Сталин долго, мучительно думал, медленно раскуривая трубку. Затем поднял голову, с нехорошим прищуром глядя на меня.
— Товарищ Брежнев. Подготовьте ваши прэдложения по реорганизации нашей танковой промышленности. В виде проекта постановления. И подготовьте предложения по артиллерии.
Вот тут настал мой звездный час. Потому что все уже было готово.
— Товарищ Сталин, с артиллерией мы разберемся на отдельном совещании, а по танкам проект постановления уже подготовлен. Первое. Производство танка Т-26, как временной и переходной меры, сохраняется, но постепенно, в течение полутора лет, переносится с ленинградских предприятий на завод «Красное Сормово» в Горьком.
Ворошилов, услышав такое, прямо скажем, нестандартное предложение, попытался возразить:
— Товарищ Сталин, но на «Красном Сормово» производятся подводные лодки! Куда переносить их выпуск?
— Этот вопрос учтен, — не дал я ему развить мысль. — Поэтому предлагается уже сейчас начать проектирование и строительство новой, дублирующей судостроительной верфи на Севере, в районе Архангельска или Мурманска. Вдали от границ и потенциальных угроз. А пока сормовичи будут заканчивать текущие кораблестроительные программы и постепенно осваивать танки. Для помощи в организации массового, по-настоящему конвейерного производства туда будут командированы специалисты ленинградских заводов, а также лучшие инженеры и технологи с Горьковского автомобильного завода.
Сталин молча кивнул.
— Второе. Харьковский паровозостроительный завод прекращает все работы по танкам БТ и полностью отказывается от планов по производству тяжелого танка Т-35.
Директор ХПЗ, сидевший напротив, был бледен как полотно.

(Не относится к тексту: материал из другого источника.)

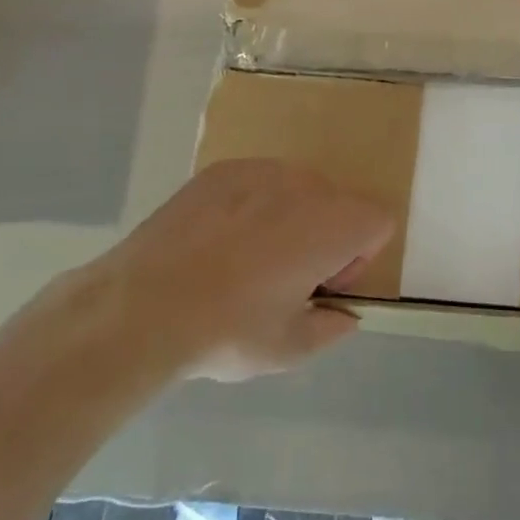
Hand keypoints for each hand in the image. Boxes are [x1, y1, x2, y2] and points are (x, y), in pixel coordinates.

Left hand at [105, 158, 391, 380]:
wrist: (141, 306)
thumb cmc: (227, 330)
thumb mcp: (289, 349)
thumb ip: (332, 328)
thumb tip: (343, 315)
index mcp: (333, 225)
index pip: (379, 221)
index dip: (358, 258)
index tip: (320, 286)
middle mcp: (305, 185)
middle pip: (338, 203)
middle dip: (325, 236)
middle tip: (283, 277)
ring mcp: (260, 170)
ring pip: (297, 189)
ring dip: (289, 218)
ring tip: (244, 259)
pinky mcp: (221, 170)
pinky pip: (257, 182)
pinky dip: (251, 205)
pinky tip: (215, 241)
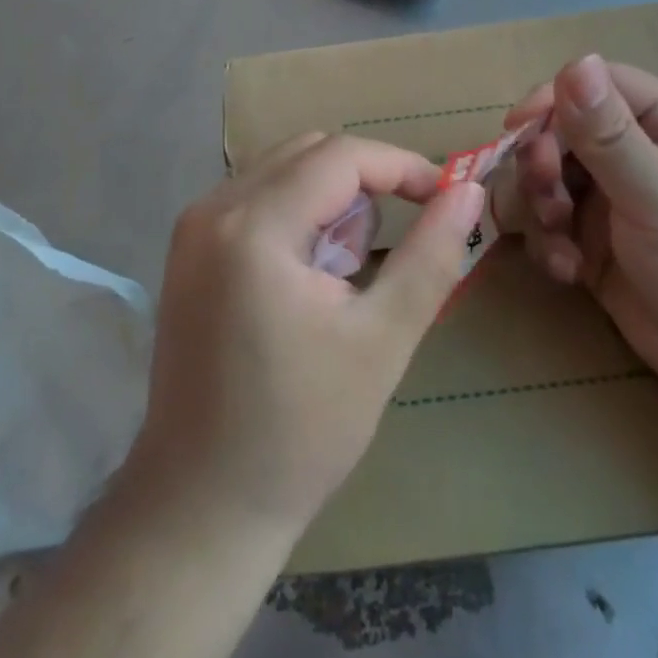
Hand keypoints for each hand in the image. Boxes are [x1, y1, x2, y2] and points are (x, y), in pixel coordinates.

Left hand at [127, 133, 484, 540]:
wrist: (201, 506)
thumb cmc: (300, 430)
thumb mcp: (382, 340)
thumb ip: (431, 255)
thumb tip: (468, 191)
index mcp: (254, 226)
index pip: (341, 156)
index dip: (401, 166)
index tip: (444, 197)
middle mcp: (213, 208)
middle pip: (310, 152)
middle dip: (364, 185)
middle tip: (386, 250)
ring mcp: (193, 226)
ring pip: (284, 169)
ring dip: (330, 201)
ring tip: (343, 277)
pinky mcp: (188, 248)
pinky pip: (257, 196)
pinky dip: (297, 215)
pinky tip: (307, 279)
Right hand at [500, 56, 657, 410]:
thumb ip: (611, 135)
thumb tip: (576, 60)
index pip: (597, 85)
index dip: (552, 100)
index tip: (516, 129)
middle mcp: (642, 153)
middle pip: (564, 130)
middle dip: (543, 163)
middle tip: (546, 201)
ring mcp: (619, 199)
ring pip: (550, 177)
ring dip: (541, 206)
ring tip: (558, 243)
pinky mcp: (601, 243)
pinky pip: (554, 224)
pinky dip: (550, 243)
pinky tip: (568, 272)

Одним росчерком пера его завод, флагман быстроходного танкостроения, лишался своей главной и самой перспективной продукции.
— Основной задачей ХПЗ, — продолжал я, глядя прямо на него, — становится, совместно с ленинградским Кировским заводом, развертывание массового выпуска танка Т-28. А также немедленное начало опытно-конструкторских работ по его коренной модернизации: упрощению технологии, переводу в однобашенный вариант, резкому усилению бронирования и установке нового длинноствольного 76-миллиметрового орудия.
— И третье, и самое важное, товарищ Сталин. Наши главные танковые заводы — Кировский в Ленинграде и ХПЗ в Харькове — находятся слишком близко к западным границам. То же самое можно сказать и о броневом производстве в Мариуполе. В случае серьезной войны они окажутся под угрозой первых же ударов вражеской авиации. Это недопустимый стратегический риск. Поэтому предлагаю немедленно начать проектирование и строительство двух заводов-дублеров на Урале. Один будет полным дублером Кировского завода, второй — ХПЗ. К сороковому году они должны быть полностью готовы к началу выпуска продукции.
Я закончил доклад и сел. В кабинете повисла тяжелая, напряженная тишина. Директора заводов были ошеломлены масштабом и безжалостной решительностью этой перестройки. Предлагаемые меры — настоящая революция, ломающая через колено всю отрасль.
Сталин медленно раскуривал трубку, обводя всех тяжелым, ничего не выражающим взглядом. Затем он повернулся к Орджоникидзе.
— Серго, задача ясна?
Тот тяжело кивнул.
— Ясно, Коба. Сделаем.
— Обеспечьте выполнение, — сказал Сталин, и в его голосе не было и тени сомнения. — Сроки — жесткие. Ответственный за исполнение — товарищ Брежнев.
Он встал, давая понять, что совещание окончено.